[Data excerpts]

□ □ □ □

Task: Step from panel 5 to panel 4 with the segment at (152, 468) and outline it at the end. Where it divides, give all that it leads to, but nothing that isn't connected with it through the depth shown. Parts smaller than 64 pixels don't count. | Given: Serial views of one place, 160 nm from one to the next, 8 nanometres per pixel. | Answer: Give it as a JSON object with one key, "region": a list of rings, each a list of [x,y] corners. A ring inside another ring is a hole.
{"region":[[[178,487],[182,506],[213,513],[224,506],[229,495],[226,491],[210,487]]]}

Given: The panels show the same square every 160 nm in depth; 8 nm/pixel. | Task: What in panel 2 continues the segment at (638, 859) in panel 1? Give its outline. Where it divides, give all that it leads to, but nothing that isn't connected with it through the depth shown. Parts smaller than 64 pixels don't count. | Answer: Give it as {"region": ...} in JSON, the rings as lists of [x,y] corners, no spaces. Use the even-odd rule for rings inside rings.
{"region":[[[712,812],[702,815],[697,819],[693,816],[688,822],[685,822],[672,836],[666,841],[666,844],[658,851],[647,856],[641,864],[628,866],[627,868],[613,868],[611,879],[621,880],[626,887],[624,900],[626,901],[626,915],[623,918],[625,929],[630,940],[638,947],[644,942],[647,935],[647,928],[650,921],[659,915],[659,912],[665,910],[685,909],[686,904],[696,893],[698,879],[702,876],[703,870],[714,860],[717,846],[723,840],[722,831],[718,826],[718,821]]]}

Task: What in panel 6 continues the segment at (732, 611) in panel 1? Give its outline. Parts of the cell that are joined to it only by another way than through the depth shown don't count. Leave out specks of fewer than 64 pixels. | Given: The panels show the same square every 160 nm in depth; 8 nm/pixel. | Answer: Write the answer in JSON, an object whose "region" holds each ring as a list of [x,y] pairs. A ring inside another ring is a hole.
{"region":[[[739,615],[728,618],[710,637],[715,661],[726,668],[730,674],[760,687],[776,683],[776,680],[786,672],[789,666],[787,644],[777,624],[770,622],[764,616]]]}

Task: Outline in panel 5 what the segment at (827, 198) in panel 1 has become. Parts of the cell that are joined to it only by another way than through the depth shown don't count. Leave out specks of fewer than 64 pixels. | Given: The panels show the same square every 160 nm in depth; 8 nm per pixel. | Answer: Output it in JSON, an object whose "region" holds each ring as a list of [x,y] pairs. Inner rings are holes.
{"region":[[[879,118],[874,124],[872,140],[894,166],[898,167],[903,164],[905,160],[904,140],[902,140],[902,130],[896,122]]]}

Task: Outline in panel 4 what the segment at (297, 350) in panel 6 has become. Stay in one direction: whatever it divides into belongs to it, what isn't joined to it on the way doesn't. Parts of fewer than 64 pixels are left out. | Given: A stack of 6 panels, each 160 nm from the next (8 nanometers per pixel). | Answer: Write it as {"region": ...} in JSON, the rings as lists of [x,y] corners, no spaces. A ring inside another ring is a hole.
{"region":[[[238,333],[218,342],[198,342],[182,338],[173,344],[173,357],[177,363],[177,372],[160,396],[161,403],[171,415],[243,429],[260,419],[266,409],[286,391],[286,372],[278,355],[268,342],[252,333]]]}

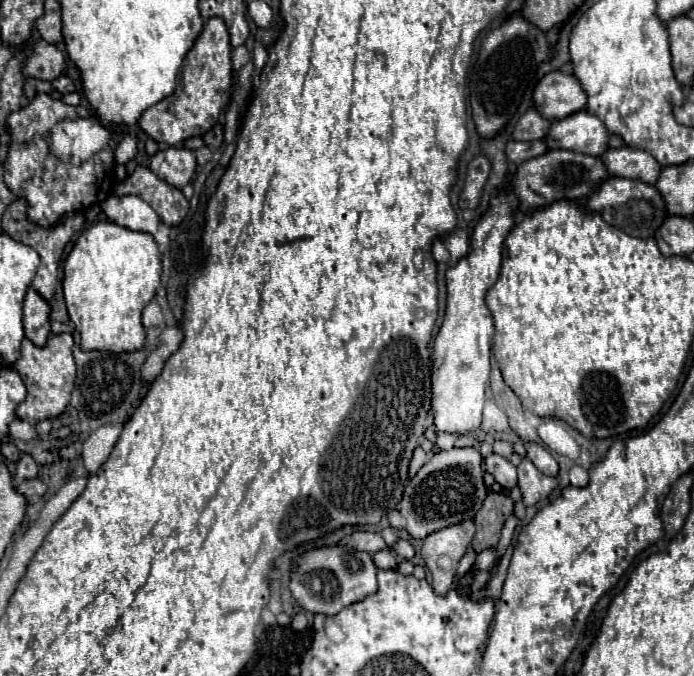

□ □ □ □

> _WHAT IS REQUIRED_
Output each record verbatim and leave out its pictures.

> _FINISHED EXERCISE_
Task: Step from panel 5 to panel 4 with the segment at (152, 468) and outline it at the end. Where it divides, give all that it leads to, but nothing that isn't connected with it through the depth shown. Parts smaller than 64 pixels don't count. | Given: Serial views of one place, 160 nm from one to the next, 8 nanometres per pixel. | Answer: Give it as a JSON object with one key, "region": a list of rings, each a list of [x,y] corners. A ring inside another ring is a hole.
{"region":[[[178,487],[182,506],[213,513],[224,506],[229,495],[226,491],[210,487]]]}

Given: The panels show the same square every 160 nm in depth; 8 nm/pixel. | Task: What in panel 2 continues the segment at (638, 859) in panel 1? Give its outline. Where it divides, give all that it leads to, but nothing that isn't connected with it through the depth shown. Parts smaller than 64 pixels don't count. | Answer: Give it as {"region": ...} in JSON, the rings as lists of [x,y] corners, no spaces. Use the even-odd rule for rings inside rings.
{"region":[[[712,812],[702,815],[697,819],[693,816],[688,822],[685,822],[672,836],[666,841],[666,844],[658,851],[647,856],[641,864],[628,866],[627,868],[613,868],[611,879],[621,880],[626,887],[624,900],[626,901],[626,915],[623,918],[625,929],[630,940],[638,947],[644,942],[647,935],[647,928],[650,921],[659,915],[659,912],[665,910],[685,909],[686,904],[696,893],[698,879],[702,876],[703,870],[714,860],[717,846],[723,840],[722,831],[718,826],[718,821]]]}

Task: What in panel 6 continues the segment at (732, 611) in panel 1? Give its outline. Parts of the cell that are joined to it only by another way than through the depth shown don't count. Leave out specks of fewer than 64 pixels. | Given: The panels show the same square every 160 nm in depth; 8 nm/pixel. | Answer: Write the answer in JSON, an object whose "region" holds each ring as a list of [x,y] pairs. A ring inside another ring is a hole.
{"region":[[[739,615],[728,618],[710,637],[715,661],[726,668],[730,674],[760,687],[776,683],[776,680],[786,672],[789,666],[787,644],[777,624],[770,622],[764,616]]]}

Task: Outline in panel 5 what the segment at (827, 198) in panel 1 has become. Parts of the cell that are joined to it only by another way than through the depth shown don't count. Leave out specks of fewer than 64 pixels. | Given: The panels show the same square every 160 nm in depth; 8 nm per pixel. | Answer: Output it in JSON, an object whose "region" holds each ring as a list of [x,y] pairs. Inner rings are holes.
{"region":[[[879,118],[874,124],[872,140],[894,166],[898,167],[903,164],[905,160],[904,140],[902,140],[902,130],[896,122]]]}

Task: Outline in panel 4 what the segment at (297, 350) in panel 6 has become. Stay in one direction: whatever it divides into belongs to it, what isn't joined to it on the way doesn't. Parts of fewer than 64 pixels are left out. | Given: A stack of 6 panels, each 160 nm from the next (8 nanometers per pixel). | Answer: Write it as {"region": ...} in JSON, the rings as lists of [x,y] corners, no spaces. A ring inside another ring is a hole.
{"region":[[[238,333],[218,342],[198,342],[182,338],[173,344],[173,357],[177,363],[177,372],[160,396],[161,403],[171,415],[243,429],[260,419],[266,409],[286,391],[286,372],[278,355],[268,342],[252,333]]]}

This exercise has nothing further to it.